After replacing Helvetica Neue with Museo Sans as my standard typeface, I set wide tracking and gave into the dark side: I built myself a new portfolio site using Squarespace, opting for a dark theme focused on black and opaque overlays.
LATE 2014
After collecting geometric graphic design reference material months later, I gave into minimalism and designed very simplified, geometric, bauhaus-style letters. I developed this concept from sketch into digital design, and even sculpted white 3D shapes made of clay.
Unable to decide how to utilize this treatment, or whether it was even appropriate, I decided to shelve this idea, and returned to using the static, solid D shape as a logo, with roman alphabet characters in Museo Sans for titles and text.
2015
A year later, I decided that using the umlaut in my name was incorrect and unnecessary.
I removed the umlaut, printed a second batch of business cards and accented the card edges by spray-painting them neon blue to match my digital palette.
2016
In 2016, I returned to the idea of geometric shapes, and refined my previous concept, designing what became the current full DANKO logo.
I combined this concept with the long-time Creative Monster term, considering various business card and layout design concepts featuring imagery of animal maws.
Eventually, I settled on simple, classic white on black. I continued to use the solid D logo when dimension restrictions required it, or for singular emphasis on letterheads, invoices or other correspondence.
2017
In 2017, I returned to the concept of masked images of my work and created a multi-layered, looping GIF, used as a dynamic variant of the D logo in email and web footers.
I also created a stylized jackknife GIF animation, used in the Info section to illustrate a reference to my multi-disciplined skillset.
This was also the year I launched DANKOMADE, whose logo I created by combining the existing DANKO D shape with the silhouette of an industrial nut. You can read more about this design process here.
2018
During the summer of 2018 I simplified and updated my responsive Squarespace website, including imagery and headshots. I reorganized and curated the site index to feature individual project pages, cut the sections down to three, and reintroduced a password-protected 'secrets' tab for sensitive content, and optimized everything for desktop and mobile.
I kept the electric blue for print and correspondence accents, but replaced it with magenta for web links.
Lastly, I edited and updated the looping D GIF.
** ADDENDUM - NOVEMBER 7 2019 **
A reader was recently kind enough to provide feedback and an additional resource regarding this post. Should you be reading this and in search of a useful free font database as a starting point for your own work, please visit https://www.websiteplanet.com/blog/best-free-fonts/.

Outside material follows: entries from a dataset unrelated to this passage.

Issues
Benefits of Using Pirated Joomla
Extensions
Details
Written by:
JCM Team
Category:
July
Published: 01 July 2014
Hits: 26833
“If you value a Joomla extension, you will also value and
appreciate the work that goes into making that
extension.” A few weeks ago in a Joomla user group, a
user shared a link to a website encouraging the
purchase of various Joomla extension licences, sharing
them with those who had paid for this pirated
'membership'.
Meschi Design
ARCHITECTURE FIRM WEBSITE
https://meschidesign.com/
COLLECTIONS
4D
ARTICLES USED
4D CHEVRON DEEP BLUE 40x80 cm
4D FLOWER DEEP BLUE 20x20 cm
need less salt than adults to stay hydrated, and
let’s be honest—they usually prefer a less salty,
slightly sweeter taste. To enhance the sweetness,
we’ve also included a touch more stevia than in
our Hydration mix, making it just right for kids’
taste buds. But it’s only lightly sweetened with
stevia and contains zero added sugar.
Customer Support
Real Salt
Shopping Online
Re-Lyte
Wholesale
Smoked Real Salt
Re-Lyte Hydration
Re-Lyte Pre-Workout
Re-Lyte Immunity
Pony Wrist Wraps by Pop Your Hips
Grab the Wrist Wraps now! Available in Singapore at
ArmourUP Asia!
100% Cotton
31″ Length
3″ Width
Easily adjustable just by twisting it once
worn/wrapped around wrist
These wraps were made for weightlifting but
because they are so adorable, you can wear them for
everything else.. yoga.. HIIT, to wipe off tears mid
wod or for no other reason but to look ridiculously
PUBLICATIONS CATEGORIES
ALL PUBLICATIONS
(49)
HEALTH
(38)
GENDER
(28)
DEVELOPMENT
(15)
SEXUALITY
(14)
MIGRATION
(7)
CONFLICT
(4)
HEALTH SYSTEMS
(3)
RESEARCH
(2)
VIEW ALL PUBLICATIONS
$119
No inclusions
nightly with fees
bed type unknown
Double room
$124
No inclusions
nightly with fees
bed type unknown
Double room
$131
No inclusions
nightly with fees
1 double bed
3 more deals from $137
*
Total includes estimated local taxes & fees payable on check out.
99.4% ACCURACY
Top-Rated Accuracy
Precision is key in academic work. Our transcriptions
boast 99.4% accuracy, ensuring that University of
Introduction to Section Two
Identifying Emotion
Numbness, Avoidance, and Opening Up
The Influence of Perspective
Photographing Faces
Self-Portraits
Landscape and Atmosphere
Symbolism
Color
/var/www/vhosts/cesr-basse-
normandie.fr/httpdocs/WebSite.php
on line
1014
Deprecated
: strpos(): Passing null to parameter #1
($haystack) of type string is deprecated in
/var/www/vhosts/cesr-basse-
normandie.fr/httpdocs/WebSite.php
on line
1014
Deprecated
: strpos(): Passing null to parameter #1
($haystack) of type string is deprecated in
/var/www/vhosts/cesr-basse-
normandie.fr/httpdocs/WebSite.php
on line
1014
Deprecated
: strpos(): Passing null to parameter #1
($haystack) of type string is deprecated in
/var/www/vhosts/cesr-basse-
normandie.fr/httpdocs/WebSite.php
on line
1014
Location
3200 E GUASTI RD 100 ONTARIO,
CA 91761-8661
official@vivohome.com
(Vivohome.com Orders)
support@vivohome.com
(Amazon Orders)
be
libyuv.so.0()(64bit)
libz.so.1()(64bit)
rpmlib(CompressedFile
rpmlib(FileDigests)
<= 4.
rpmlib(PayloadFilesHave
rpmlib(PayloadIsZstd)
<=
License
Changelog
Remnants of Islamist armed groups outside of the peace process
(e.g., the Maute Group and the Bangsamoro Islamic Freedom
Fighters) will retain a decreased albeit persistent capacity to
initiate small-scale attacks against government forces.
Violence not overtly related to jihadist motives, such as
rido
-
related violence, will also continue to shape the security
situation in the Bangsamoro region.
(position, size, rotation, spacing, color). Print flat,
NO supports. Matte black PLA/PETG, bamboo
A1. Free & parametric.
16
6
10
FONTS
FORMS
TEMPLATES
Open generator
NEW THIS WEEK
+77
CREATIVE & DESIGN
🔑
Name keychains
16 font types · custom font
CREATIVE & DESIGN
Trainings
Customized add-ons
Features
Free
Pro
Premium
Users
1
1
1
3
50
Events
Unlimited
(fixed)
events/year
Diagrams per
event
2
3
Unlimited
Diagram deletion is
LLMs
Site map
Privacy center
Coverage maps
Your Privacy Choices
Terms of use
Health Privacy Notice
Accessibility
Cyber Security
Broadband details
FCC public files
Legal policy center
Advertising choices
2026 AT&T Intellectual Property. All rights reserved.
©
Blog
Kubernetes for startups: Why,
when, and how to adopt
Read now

If not already clear, I am a firm proponent of the very fine art of typography design, and must emphasize the legal (and moral) importance of purchasing fonts for commercial use. Respect and credit where itβs due! π
2023
During the winter of 2023, I concepted, designed and rendered a 3D version of my simplified white geometric DANKO letters using Blender.
I selected an isometric camera view to animate them in a position similar to the original, brightly lit from above to produce the desired shadows. I intentionally staggered and looped the rotations and transitions to play with subtle anticipation and repeated observations. The animation has now replaced the static white header logo on the site, but remains in use on my CV, signature, and other correspondence.